State v. Jackson

DILLON, Judge,

dissenting.

I agree with the majority that the trial court’s Finding of Fact 5— the only finding challenged by Defendant—is not supported by the evidence of record. However, because I believe that the remaining findings are sufficient to support the court’s conclusion that Officer Brown possessed the reasonable suspicion requisite to justify an investigatory stop under the circumstances, I respectfully dissent.

As the majority points out, we have held that “the presence of an individual on a comer specifically known for drug activity and the scene of multiple recent arrests for drags, coupled with evasive actions by *91[a] defendant^] are sufficient to form reasonable suspicion to stop an individual.” State v. Watson, 119 N.C. App. 395, 398, 458 S.E.2d 519, 522 (1995). Defendant does not dispute the trial court’s findings that Officer Brown was aware that Kim’s Mart—where the stop in question occurred —was a high-crime area, where numerous drug transactions had taken place and where Officer Brown had made a number of drug-related arrests. The sole issue, therefore, is whether the trial court’s remaining findings are sufficient to establish that Defendant engaged in “evasive actions” sufficient to give rise to reasonable suspicion.

This court has held, as the majority points out, that an individual’s action in merely walking away from one’s companion cannot be considered evasive action sufficient to form reasonable suspicion. State v. Fleming, 106 N.C. App. 165, 171, 415 S.E.2d 782, 785 (1992). However, as the majority also points out, our Supreme Court has held that there is reasonable suspicion to justify an’ investigatory stop where an individual who walks away from his companion in a high-crime area does so “after making eye contact” with a police officer. State v. Butler, 331 N.C. 227, 234, 415 S.E.2d 719, 723 (1992) (emphasis added).

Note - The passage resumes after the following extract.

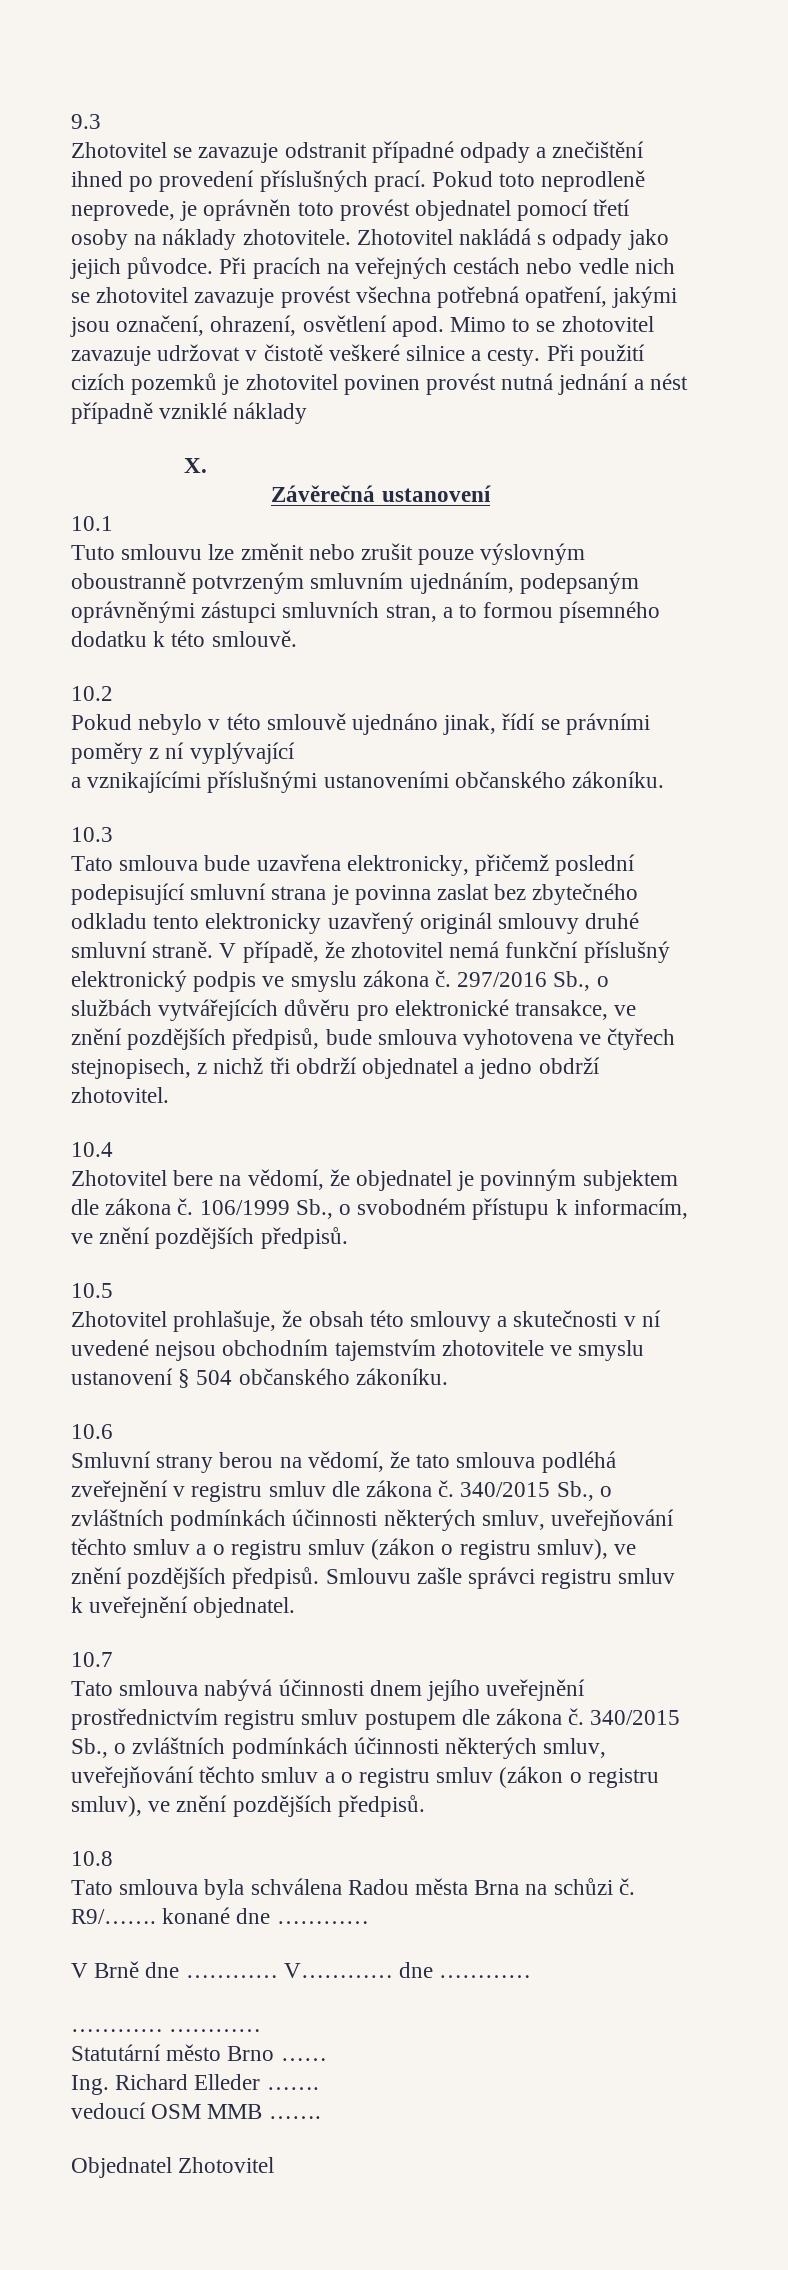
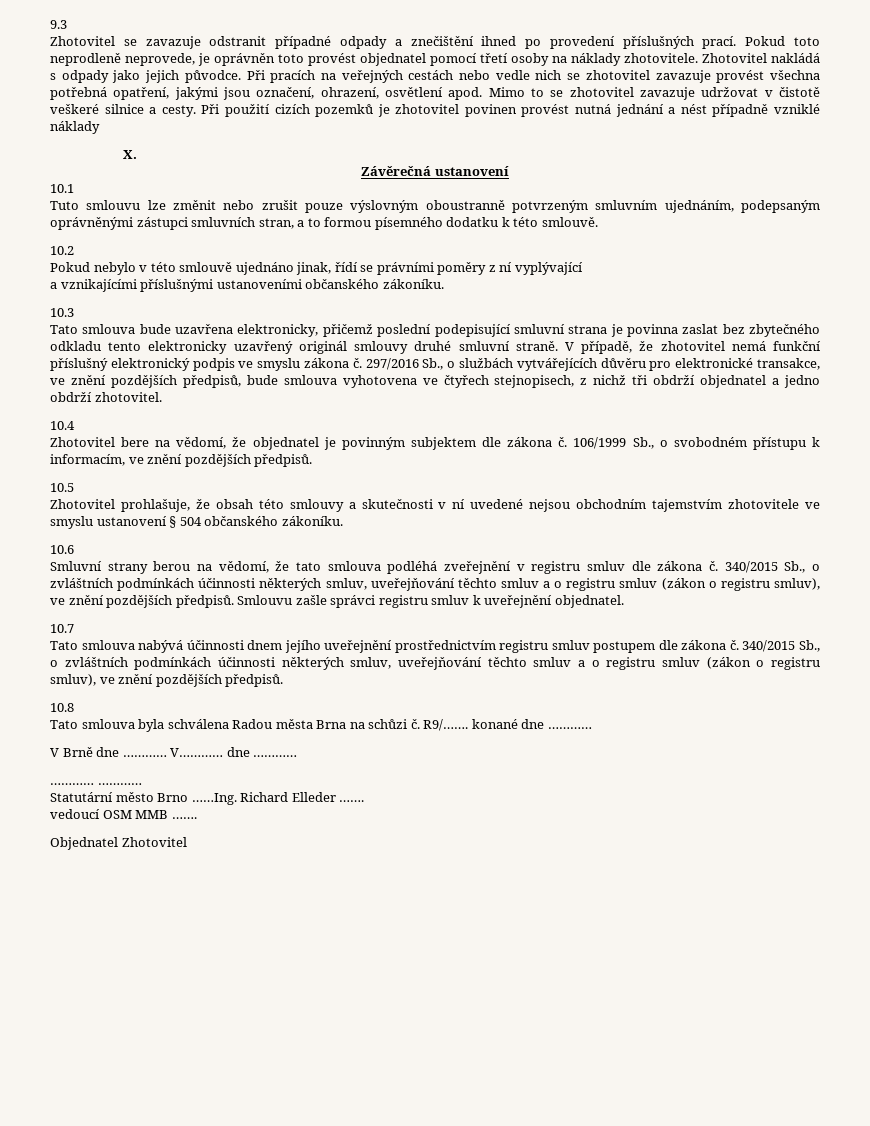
[280,2058,327,2061] [71,2075,109,2095] …… // Ing. -> [191,793,237,805] ……Ing.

I believe that Defendant’s actions here were more evasive than those of the defendant in Butler, and, accordingly, I believe that we are compelled to conclude that Officer Brown conducted a valid stop under the circumstances. Unlike Fleming, where the defendant simply walked away from the police, here Defendant engaged in a sequence of suspicious behaviors upon observing Officer Brown’s patrol car. For instance, the trial court found that “Defendant. . . and [his companion] upon spotting Officer Brown in his marked patrol car stopped talking and dispersed [from the front of Kim’s Mart].” (Emphasis added.) This unchallenged finding is comparable to the key finding in Butler that the defendant “upon making eye contact with the uniformed officers . . . moved away.” Butler, 331 N.C. at 233, 415 S.E.2d at 722. Additionally, the trial court found that Officer Brown continued driving past Kim’s Mart and lost sight of Defendant and his companion before executing a U-turn and driving back toward Kim’s Mart, where he observed Defendant and his companion once again standing together. Finally, the trial court found that when Officer Brown pulled into the Kim’s Mart parking lot, Defendant and his companion again dispersed.

Any one of Defendant’s actions, standing alone, might not satisfy the requirements of the Fourth Amendment to conduct a Terry stop. However, I believe that Defendant’s actions, when considered in their totality, namely: (1) that Defendant and his companion split up upon spotting Officer Brown’s patrol car drive by Kim’s Mart the first time; *92(2) that Defendant and his companion reconvened once Officer Brown was out of site; and (3) that Defendant and his companion split up a second time upon observing Officer Brown driving back towards Kim’s Mart— were certainly more evasive than the actions of the defendant in Butler. Accordingly, I believe that Officer Brown conducted a valid investigatory stop of Defendant in the present case, and I would affirm the trial court on this basis.